FoodMonitor: Benchmarking MLLMs for Explainable Compliance Analysis in Kitchens
FoodMonitor has been launched by researchers as a benchmark to assess multimodal large language models (MLLMs) in the realm of explainable compliance analysis within commercial kitchen surveillance. This dataset includes 477 video clips annotated with 3,307 violations, utilizing a dual-channel framework that addresses both person-level and environment-level infractions. Each annotation details the specific rule breached, the nature of the non-compliant action, and the individual responsible, complete with frame-level bounding boxes. A comprehensive evaluation protocol employs a two-stage matching system to evaluate spatial localization and semantic comprehension. This initiative fills a gap in current video anomaly detection datasets, which primarily focus on binary classification of events, and seeks to enhance AI-driven compliance monitoring in public governance and industrial safety through verifiable evidence and accountability signals.
Key facts
- FoodMonitor is a benchmark for explainable compliance analysis in commercial kitchen surveillance.
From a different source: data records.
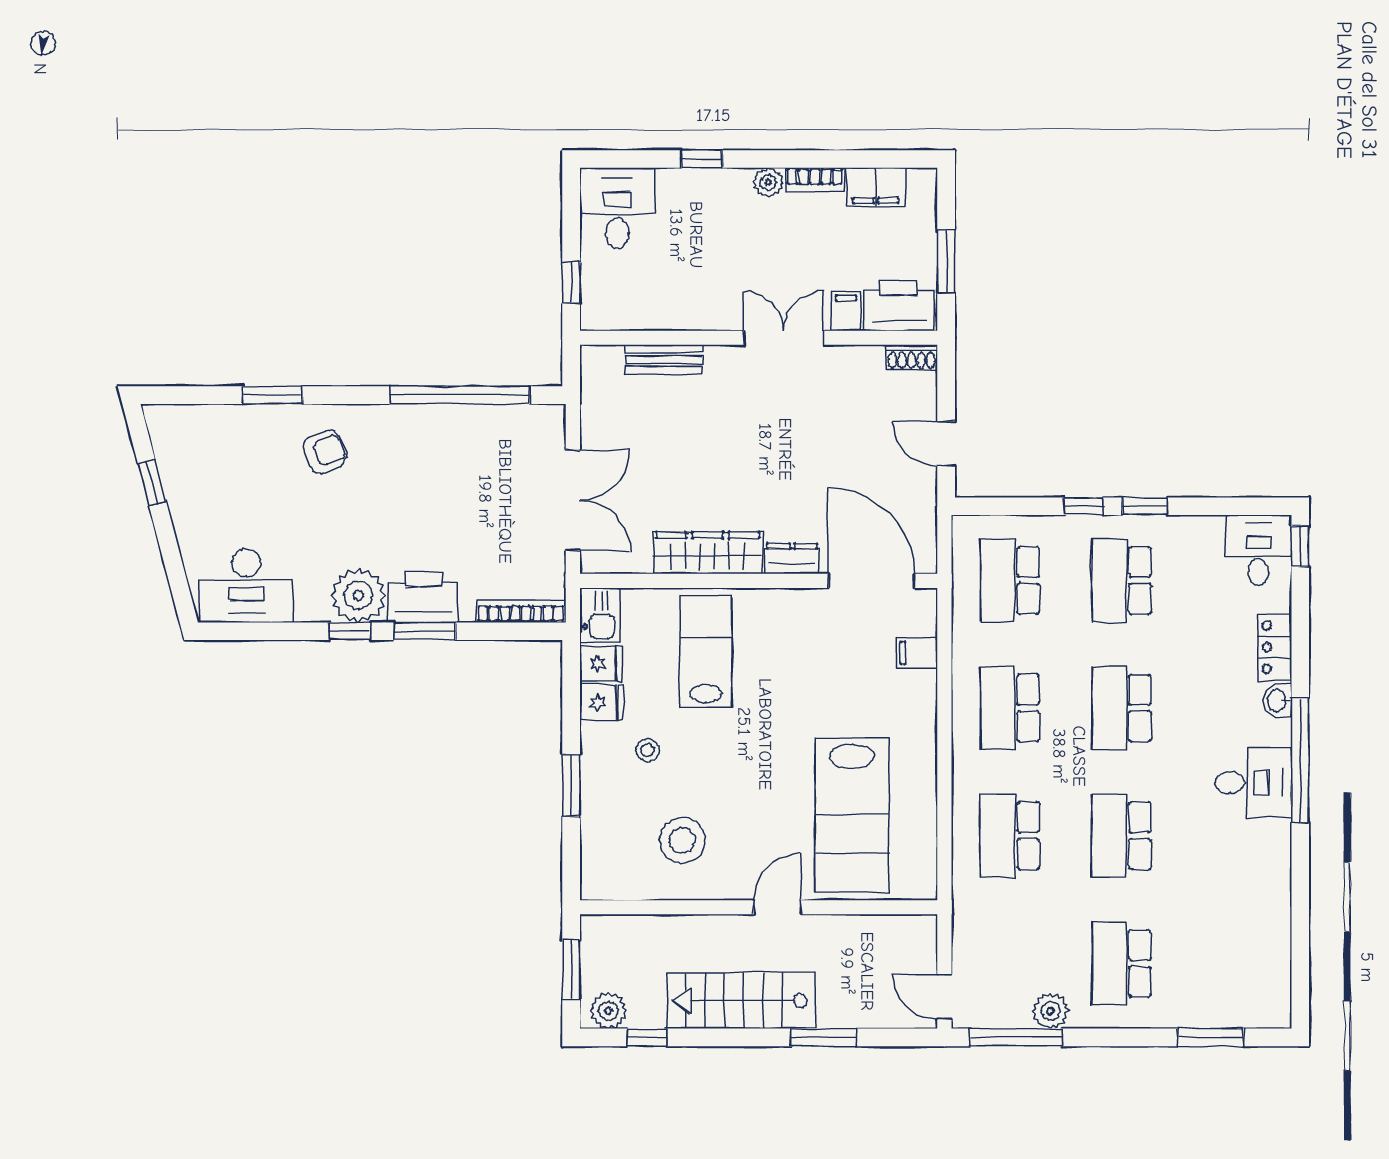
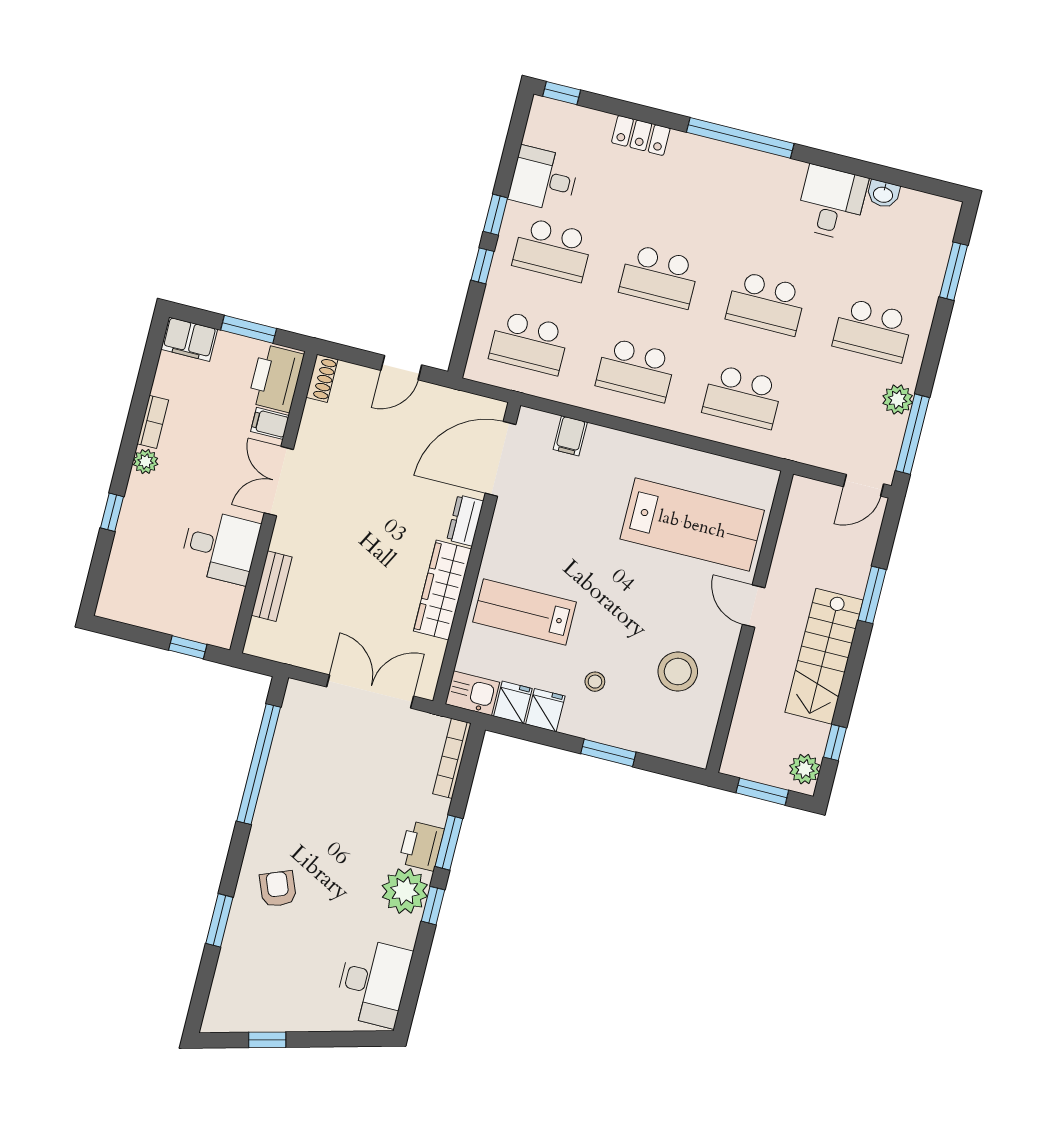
filing cabinet: (876, 187) -> (189, 339), moved, turned 90
desk: (617, 208) -> (220, 547), moved, turned 180
desk: (1259, 550) -> (544, 179), moved
printer: (423, 597) -> (421, 846), width x0.73, depth x0.84
washbasin: (1278, 700) -> (883, 194), moved
desk: (1253, 783) -> (832, 203), moved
- It comprises 477 video clips with 3,307 violation annotations.
- The dataset covers person-level and environment-level violations.
- Each annotation includes the violated rule, non-compliant behavior, and who committed it with frame-level bounding boxes.
- A unified evaluation protocol with a two-stage matching mechanism is established.
- The two stages separately assess spatial localization and semantic understanding.
- Existing video anomaly detection datasets focus on event-level binary classification.
- The benchmark aims to provide verifiable evidence and traceable accountability signals.